When you cross the line between any two states the scenery usually gets different quickly. The line between Virginia and Maryland was no different. The road striping got wider and the houses were different and built closer to the road. You can certainly tell you are in an older part of the country because there are still lots of houses and buildings that date back to the 1800’s.
Leaving Chincoteague and Wallops NASA Flight Center we had gone inland a ways. We now turned back toward the coast. It’s only a little over 60 miles to the north end of Assateague Island, even going this way. We found the Visitor Center, which is on the mainland just before you get to the bridge, and we stopped to get our bearings,
There are two large campgrounds on the island, a State Park and a National Park Service park. Neither had hookups or hot showers, and with out Golden Age Geezer Pass the national park is only $10.00 (half price) a night as compared to 30.00 or $40.00 a night for the State Park. Both had sites on the beach side and so it was a no-brainer. We chose the National Park and took a site for two nights.

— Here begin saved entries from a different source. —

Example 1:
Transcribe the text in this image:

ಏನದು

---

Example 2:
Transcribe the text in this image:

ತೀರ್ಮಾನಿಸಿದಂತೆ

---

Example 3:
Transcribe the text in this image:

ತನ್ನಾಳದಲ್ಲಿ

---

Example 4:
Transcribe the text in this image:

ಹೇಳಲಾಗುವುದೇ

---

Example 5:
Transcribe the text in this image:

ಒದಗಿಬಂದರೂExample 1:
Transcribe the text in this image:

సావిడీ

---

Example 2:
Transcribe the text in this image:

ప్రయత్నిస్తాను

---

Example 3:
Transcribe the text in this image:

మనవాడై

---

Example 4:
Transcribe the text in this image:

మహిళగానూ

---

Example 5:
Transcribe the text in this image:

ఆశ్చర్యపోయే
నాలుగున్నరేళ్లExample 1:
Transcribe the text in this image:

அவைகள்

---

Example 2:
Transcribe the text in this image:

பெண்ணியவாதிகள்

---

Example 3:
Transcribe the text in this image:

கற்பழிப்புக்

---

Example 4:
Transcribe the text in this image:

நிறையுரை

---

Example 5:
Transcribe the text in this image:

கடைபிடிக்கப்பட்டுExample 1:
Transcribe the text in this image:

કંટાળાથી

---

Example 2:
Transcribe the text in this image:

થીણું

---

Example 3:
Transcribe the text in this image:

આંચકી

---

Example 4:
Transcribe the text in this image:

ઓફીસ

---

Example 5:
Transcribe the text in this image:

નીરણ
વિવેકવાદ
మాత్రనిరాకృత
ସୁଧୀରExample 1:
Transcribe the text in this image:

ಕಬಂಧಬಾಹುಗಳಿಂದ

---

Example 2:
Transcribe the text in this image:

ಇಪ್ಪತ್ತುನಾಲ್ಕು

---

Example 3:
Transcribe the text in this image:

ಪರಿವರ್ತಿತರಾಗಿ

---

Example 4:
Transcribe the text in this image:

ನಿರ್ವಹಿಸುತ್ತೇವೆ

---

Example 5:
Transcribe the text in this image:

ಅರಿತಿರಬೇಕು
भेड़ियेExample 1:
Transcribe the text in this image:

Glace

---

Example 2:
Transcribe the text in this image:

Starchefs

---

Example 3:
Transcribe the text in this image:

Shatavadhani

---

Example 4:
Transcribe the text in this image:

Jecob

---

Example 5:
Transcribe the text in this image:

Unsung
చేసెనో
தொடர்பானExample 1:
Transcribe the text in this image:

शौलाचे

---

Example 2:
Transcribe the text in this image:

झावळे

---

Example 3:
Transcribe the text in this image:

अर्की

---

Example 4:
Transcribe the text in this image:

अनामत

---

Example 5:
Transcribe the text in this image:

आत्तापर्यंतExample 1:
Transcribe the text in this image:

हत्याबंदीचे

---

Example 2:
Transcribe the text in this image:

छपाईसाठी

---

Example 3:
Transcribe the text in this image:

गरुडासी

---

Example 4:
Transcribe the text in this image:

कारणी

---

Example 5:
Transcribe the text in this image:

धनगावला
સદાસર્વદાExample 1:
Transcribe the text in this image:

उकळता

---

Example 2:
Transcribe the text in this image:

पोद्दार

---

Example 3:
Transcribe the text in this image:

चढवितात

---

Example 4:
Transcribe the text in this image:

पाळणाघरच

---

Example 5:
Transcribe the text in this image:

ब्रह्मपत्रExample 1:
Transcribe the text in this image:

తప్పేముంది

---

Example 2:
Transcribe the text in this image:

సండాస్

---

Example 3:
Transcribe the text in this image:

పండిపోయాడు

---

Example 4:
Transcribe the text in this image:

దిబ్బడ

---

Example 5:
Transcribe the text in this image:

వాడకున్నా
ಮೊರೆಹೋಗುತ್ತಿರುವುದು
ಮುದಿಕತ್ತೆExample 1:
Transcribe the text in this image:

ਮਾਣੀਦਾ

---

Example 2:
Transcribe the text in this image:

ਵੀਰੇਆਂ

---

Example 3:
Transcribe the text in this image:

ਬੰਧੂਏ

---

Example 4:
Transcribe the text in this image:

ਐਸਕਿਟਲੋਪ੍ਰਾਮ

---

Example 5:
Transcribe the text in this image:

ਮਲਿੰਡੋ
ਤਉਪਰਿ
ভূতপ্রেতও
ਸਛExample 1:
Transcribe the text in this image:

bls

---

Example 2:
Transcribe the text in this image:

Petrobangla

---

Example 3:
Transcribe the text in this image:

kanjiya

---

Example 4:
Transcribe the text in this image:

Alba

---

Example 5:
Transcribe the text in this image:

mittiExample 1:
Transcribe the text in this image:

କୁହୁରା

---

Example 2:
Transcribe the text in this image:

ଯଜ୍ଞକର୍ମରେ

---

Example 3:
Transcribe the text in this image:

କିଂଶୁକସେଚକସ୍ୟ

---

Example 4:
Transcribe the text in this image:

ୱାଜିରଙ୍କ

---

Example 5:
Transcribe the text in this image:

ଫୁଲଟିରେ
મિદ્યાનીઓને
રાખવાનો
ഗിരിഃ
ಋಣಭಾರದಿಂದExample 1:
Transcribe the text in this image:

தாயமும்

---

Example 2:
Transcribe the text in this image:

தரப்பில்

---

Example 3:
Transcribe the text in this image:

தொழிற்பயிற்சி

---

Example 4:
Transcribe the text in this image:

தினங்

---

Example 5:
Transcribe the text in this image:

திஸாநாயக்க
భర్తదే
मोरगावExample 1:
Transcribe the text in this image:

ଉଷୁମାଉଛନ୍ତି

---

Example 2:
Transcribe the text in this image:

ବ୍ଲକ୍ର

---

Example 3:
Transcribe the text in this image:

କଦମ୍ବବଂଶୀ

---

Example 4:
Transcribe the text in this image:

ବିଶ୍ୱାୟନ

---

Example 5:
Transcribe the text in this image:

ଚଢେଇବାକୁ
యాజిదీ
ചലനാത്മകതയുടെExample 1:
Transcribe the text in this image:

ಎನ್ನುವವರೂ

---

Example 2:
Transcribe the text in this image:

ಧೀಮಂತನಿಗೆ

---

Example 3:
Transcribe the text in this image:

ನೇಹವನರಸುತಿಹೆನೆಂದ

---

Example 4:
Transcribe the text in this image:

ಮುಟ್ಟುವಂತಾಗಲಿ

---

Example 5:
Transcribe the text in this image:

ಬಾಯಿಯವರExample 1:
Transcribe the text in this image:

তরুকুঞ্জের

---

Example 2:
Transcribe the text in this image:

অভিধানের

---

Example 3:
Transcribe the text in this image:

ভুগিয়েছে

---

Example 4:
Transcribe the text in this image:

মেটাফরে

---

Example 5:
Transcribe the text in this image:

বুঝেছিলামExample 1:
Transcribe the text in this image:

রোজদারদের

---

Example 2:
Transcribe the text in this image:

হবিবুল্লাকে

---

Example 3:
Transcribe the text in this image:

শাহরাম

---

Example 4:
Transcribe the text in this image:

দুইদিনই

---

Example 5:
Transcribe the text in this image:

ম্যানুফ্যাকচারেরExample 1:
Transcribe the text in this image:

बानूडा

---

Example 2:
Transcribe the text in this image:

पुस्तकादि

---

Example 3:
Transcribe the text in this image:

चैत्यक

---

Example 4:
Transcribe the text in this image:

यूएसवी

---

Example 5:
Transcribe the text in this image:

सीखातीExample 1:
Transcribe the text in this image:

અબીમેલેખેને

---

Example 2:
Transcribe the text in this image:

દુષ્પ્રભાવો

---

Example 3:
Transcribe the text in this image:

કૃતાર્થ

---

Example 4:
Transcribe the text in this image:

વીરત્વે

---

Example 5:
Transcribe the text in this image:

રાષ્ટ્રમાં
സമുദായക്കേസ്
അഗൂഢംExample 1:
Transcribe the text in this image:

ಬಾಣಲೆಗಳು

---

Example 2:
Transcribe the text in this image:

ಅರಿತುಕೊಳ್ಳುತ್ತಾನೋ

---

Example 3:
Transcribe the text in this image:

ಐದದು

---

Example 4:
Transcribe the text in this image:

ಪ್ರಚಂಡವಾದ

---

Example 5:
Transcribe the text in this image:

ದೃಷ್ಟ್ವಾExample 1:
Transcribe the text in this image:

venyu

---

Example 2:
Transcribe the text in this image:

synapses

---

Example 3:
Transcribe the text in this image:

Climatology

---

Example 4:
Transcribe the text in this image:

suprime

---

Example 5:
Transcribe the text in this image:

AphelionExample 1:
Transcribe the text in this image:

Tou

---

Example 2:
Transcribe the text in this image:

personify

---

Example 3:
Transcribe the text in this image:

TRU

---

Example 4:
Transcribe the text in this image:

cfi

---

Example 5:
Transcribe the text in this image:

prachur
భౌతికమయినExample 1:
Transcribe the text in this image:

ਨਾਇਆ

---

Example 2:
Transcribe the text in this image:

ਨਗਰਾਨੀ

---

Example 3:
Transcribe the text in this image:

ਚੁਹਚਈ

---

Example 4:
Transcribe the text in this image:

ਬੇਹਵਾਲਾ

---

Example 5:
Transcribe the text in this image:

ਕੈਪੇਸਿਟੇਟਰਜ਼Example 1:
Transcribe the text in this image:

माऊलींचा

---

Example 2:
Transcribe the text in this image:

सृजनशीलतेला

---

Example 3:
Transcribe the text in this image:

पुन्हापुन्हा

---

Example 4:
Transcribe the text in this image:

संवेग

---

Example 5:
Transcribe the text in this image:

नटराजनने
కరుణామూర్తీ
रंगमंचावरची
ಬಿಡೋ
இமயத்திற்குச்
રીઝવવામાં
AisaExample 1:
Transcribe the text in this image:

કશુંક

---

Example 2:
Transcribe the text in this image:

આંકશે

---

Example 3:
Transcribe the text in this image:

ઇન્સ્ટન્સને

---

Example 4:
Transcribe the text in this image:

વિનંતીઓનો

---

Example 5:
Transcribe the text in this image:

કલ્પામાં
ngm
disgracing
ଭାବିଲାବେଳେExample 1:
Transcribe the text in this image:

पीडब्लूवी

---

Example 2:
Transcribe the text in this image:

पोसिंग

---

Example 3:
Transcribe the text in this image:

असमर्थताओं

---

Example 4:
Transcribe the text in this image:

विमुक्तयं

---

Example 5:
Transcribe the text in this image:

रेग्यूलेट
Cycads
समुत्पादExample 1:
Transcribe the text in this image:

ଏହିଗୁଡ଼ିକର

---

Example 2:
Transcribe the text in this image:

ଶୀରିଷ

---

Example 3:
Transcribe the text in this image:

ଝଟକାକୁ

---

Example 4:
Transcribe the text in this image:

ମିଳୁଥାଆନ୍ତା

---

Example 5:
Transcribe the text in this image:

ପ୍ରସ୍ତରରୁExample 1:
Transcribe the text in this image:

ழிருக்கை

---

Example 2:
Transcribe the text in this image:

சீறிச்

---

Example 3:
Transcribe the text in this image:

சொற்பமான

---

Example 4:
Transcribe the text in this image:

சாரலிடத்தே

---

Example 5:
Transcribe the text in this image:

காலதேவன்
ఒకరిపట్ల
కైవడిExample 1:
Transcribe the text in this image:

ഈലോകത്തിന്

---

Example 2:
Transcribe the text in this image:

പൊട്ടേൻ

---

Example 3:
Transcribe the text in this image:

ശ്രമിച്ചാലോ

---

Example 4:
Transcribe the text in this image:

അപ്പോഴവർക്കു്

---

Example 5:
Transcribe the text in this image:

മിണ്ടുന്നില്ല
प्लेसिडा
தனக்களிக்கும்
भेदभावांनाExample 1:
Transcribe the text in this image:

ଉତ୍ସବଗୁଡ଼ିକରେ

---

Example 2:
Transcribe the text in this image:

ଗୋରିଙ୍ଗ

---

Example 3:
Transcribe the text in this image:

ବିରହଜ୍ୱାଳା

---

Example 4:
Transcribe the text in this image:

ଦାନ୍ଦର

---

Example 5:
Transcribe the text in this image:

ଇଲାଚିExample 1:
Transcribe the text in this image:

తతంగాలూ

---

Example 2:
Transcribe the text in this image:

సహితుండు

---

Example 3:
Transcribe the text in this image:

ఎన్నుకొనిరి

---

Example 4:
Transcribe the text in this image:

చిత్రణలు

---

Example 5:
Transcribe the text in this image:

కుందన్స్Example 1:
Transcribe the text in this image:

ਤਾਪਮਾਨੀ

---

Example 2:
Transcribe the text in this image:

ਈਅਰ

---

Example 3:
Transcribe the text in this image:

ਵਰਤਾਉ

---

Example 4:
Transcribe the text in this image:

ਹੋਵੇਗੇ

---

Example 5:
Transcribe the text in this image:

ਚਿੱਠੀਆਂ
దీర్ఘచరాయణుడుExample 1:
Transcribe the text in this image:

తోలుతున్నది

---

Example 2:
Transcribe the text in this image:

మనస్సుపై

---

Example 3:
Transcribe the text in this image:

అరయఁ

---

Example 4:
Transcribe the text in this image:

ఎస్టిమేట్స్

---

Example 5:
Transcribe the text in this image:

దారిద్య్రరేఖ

We found a nice site just over the dunes from the beach and got settled in. There is a lot of standing water here and the mosquitoes were thick, but we figured there would be fewer on the beach so we headed out over the boardwalk in that direction.
Looking up the beach to the north you can see Ocean City, Maryland. In fact until the 1930’s Assateague was merely another peninsula attached to the mainland at Ocean City - until a hurricane separated it and made it an island. You’d think that experience would have told them something, but apparently it didn’t.
Ocean City bowed to development pressure and let them build high rises and condos right on the beach. Now each year the city has to spend millions dredging sand from the ocean to shore up the beach where natural sea action keeps removing it and threatening to wash away all those ritzy man made ‘improvements’. It would be a real improvement if it did!